Zelfstandige bestuursorganen
Opvallend is, dat het wetsvoorstel in de toelichting mede wordt verdedigd met een verwijzing naar het fenomeen van de zelfstandige bestuursorganen i (zbo’s). En inderdaad, het O.M. zou heel goed als een zbo kunnen worden beschouwd. En er zijn ook al jaren discussies gevoerd over de relatie tussen de ministeriële verantwoordelijkheid en het door een minister aan een zbo kunnen geven van algemene en bijzondere aanwijzingen. Die discussies hebben in 2006 geresulteerd in de Kaderwet zelfstandige bestuursorganen.
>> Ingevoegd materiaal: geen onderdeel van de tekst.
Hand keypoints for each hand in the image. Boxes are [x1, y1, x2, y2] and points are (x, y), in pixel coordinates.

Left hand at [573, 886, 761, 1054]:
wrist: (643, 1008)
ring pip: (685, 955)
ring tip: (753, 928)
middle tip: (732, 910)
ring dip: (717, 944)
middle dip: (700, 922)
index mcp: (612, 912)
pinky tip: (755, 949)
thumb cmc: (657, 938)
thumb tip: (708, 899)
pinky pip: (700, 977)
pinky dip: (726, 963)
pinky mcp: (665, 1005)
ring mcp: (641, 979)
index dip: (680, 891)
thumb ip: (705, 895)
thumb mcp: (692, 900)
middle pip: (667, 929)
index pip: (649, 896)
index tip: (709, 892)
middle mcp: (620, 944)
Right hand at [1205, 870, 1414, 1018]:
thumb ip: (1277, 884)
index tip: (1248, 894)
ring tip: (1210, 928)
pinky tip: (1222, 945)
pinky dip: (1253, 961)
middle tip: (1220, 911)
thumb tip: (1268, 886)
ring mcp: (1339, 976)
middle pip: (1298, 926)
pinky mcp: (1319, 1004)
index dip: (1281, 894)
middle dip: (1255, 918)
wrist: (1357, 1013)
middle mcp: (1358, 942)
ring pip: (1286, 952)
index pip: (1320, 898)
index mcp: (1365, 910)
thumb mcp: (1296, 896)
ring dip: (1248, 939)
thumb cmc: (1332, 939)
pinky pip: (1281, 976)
Maar die wet lijkt volstrekt voorbij te zijn gegaan aan de wetgevers die verantwoordelijk zijn voor de regeling van het O.M. in de Wet RO; en nu ook aan de initiatiefnemer van wetsvoorstel 36125.
Terwijl het toch een heldere wet is die een evenwichtige regeling bevat voor de positie van ministers die verantwoordelijk zijn voor het functioneren van een bestuursorgaan dat over een behoorlijke professionele zelfstandigheid moet kunnen beschikken. En ja, daar heeft die wet wel wat meer artikelen voor nodig dan de stuk of vier die nu in de Wet RO aan dit onderwerp zijn gewijd. Maar dat is het mooie van een kaderwet: je kunt er eenvoudig bij aansluiten of eruit gebruiken wat nuttig is. Voor het O.M denk ik dan met name aan de artikelen 18 tot en met 21. Waaronder het wonderschone artikel 19: nieuwe bestuurscultuur avant-la-lettre. En uit artikel 20 kunnen we leren hoe een moderne inlichtingenplicht pleegt te worden geregeld. Eventuele voor het O.M. noodzakelijke uitzonderingen kunnen daarin prima worden verwerkt.
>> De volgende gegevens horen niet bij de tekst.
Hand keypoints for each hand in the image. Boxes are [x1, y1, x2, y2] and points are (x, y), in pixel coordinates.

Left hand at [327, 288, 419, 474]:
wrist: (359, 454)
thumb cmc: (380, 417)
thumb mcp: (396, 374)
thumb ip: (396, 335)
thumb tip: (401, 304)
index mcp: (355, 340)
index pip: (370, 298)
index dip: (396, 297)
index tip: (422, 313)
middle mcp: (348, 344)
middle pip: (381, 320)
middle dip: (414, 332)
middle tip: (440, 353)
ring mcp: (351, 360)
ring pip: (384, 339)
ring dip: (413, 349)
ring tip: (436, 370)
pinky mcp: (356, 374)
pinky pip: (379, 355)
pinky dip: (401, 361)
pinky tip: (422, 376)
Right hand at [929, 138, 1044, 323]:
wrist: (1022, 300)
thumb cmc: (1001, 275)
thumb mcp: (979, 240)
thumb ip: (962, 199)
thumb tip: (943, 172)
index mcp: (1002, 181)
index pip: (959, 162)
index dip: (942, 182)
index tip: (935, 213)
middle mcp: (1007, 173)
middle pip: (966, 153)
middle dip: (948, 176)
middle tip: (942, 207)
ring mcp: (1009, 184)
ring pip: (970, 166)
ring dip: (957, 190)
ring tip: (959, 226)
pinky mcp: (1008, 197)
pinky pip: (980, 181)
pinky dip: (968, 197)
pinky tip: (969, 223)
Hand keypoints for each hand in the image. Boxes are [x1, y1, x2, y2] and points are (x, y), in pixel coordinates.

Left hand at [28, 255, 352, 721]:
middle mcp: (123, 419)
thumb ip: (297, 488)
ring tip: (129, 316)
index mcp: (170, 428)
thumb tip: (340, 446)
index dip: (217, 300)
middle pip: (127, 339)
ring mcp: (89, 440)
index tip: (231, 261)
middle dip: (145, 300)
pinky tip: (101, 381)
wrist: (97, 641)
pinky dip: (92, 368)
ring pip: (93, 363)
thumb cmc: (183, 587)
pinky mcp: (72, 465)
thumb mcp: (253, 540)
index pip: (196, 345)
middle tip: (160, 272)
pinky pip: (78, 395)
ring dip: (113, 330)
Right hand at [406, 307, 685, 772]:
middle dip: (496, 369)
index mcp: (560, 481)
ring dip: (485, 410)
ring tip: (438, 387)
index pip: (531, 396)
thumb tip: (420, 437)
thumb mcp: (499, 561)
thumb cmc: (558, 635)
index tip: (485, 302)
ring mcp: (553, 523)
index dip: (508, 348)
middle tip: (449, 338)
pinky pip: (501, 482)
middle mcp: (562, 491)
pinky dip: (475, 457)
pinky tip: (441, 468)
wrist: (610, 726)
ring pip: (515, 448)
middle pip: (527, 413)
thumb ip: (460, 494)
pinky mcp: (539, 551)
Artikel 21 van de kaderwet zou de wetgever aan het denken moeten zetten over de verhouding tussen de door de minister aan het O.M. te geven algemene aanwijzingen of beleidsregels en de aanwijzingen, beleidsregels, richtlijnen en instructies die het College van PG’s op grond van artikel 130 RO zelf bedenkt. Kunnen algemene aanwijzingen van de minister ook gaan over richtlijnen voor de strafvordering? En als zowel de minister als het College algemene aanwijzingen mogen geven, ligt het dan niet voor de hand dat in de wet iets wordt geregeld over de verhouding tussen die twee?
Risico’s van het vak
Het O.M. is een staatsorgaan waarvan het bestaan grotendeels gebaseerd is op emotie. Bij het O.M gaat het om: geschokt zijn door inbreuken op onze rechtsorde, empathie met slachtoffers en wraak op de daders. Van andere staatsinstellingen verlangen we meestal een wat rationelere instelling. Dat brengt risico’s met zich mee. Daarbij komt nog het risico dat álle staatsinstellingen tegenwoordig lopen: oneigenlijke invloed op het eigen functioneren door een overmatige bekommernis om hun imago. Bij het O.M. kan dat niet alleen leiden tot het té hardnekkig najagen van positieve beeldvorming voor het O.M. zelf, maar het kan ook gepaard gaan met het orkestreren van negatieve beeldvorming van – of zelfs karaktermoord op – verdachten, nog voordat ze zijn veroordeeld. Het zou fijn zijn als een magistratelijke houding daar voldoende tegenwicht tegen zou bieden. Het blijven echter geen rechters, maar ambtenaren. En het is de taak van ministers om die aan te sturen; zo veel als nodig en zo terughoudend als verstandig is.
Mr. Huub Linthorst is voormalig directeur Wetgeving & Juridische Zaken van het Ministerie van Economische Zaken.